We have found that the most common compatibility problems are due to the type of SD card being used. You are strongly advised to use an SD card from the recommended list on GoPro's website, http://gopro.com/help/articles/Block/microSD-Card-Considerations.
Use of cards not on the list, especially SanDisk Ultra cards, will greatly increase your chance of trouble with your setup. Some SD cards have the same product name as the cards on the list but are an older version that only have a U1 rating. Make sure your SD card has a U3 rating. Underperforming SD cards can prevent proper functioning of your GoPro camera's features.
For standard reliable operation, you need to use a U3 rated card which has a minimum of 30 MB/s read and write speed.
Just insert your SD card into your PC, select the drive and hit start.
If you get a read/write speed of less than 30 MB/s, you will need a new card.
Note, some virus checkers may state this is a risky file - we can confirm this file has no issues.
The SD Association has two UHS Speed Classes, UHS Speed Class 1 and UHS Speed Class 3. UHS Speed Class 1 supports a minimum 10MB/s write speed, whereas UHS Speed Class 3 supports a minimum 30MB/s write speed.
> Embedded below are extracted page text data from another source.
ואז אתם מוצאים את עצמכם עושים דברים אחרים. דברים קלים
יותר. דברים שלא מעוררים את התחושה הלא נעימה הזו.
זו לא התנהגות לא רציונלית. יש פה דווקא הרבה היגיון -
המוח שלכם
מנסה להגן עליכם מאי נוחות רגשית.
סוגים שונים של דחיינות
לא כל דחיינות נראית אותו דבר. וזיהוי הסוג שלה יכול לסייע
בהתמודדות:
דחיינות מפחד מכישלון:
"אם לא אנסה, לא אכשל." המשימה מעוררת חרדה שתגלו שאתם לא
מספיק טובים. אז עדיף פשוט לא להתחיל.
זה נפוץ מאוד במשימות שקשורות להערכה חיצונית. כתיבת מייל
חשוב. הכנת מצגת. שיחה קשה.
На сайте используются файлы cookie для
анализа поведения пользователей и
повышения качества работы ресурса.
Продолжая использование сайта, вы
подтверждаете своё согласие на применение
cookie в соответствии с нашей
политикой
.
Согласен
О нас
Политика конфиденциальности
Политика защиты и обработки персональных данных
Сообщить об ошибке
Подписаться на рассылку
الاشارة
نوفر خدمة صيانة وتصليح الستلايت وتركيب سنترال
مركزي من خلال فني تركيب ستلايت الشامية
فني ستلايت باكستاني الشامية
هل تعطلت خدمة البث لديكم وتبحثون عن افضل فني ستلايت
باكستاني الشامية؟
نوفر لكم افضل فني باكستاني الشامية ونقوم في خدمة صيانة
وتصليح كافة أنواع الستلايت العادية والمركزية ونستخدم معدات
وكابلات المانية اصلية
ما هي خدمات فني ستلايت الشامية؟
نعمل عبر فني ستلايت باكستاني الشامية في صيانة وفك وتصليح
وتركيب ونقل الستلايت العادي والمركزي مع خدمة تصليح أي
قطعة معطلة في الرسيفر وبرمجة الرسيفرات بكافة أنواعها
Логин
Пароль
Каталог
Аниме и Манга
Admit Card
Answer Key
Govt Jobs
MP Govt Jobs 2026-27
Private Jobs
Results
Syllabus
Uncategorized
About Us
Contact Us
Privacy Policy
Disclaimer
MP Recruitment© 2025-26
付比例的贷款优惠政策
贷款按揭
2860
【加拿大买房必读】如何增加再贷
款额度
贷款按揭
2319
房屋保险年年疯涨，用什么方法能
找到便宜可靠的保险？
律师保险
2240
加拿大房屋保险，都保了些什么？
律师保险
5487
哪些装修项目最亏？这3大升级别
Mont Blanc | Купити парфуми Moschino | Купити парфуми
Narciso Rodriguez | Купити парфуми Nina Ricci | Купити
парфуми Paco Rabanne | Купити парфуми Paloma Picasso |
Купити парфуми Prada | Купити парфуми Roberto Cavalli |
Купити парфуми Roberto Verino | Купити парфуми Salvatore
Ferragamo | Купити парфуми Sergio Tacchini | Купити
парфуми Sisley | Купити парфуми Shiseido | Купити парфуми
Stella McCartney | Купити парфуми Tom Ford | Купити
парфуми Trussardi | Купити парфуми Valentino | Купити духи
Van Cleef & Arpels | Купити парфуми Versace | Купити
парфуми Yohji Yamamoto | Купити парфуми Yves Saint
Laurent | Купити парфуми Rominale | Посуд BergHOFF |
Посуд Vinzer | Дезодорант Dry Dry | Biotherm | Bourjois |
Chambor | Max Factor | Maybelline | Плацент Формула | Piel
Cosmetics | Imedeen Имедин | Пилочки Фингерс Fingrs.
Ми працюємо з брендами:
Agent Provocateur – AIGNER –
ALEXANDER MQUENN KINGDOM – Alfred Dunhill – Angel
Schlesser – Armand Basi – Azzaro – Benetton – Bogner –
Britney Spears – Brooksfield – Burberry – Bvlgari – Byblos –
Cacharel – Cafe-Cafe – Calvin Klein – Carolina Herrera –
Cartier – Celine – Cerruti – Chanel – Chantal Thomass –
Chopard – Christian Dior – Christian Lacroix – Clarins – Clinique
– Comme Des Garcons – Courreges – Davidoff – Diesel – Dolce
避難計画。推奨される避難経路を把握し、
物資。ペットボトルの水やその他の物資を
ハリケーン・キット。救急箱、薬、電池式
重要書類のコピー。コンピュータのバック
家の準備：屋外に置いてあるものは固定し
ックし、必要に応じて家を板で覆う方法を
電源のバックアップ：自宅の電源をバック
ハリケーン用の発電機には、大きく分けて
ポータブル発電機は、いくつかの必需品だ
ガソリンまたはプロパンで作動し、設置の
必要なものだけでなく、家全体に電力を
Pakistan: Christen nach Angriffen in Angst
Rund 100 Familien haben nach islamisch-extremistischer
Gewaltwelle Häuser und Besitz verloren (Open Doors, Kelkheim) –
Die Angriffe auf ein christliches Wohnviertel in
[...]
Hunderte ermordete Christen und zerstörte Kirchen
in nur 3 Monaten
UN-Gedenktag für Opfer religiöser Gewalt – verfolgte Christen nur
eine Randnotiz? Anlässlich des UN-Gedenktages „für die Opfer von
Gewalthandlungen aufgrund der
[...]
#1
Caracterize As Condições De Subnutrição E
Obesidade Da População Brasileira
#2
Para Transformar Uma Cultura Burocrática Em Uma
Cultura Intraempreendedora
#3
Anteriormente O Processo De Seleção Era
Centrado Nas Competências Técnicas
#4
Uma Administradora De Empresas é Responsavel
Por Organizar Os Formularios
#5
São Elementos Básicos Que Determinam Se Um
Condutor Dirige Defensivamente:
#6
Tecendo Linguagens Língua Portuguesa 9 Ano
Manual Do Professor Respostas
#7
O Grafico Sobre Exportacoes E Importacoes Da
The UHS Speed Class is denoted by either a 1 or 3 inside of a U symbol.
As a rule of thumb, 4K-capable camcorders will usually require at least a UHS Speed Class 3 (U3) rated SD card.
Note that the "UHS Speed Class" is different from the "UHS Bus Speed". UHS Bus Speed is denoted by a roman numeral I, II, or III to indicate the theoretical maximum read and write speeds. However, unlike the UHS Speed Class, these are not sustained speeds. While the minimum speeds are very important for the device to properly operate, the maximum speeds should not affect the operation of the GoPro but may decrease the time needed to download the footage off the SD card.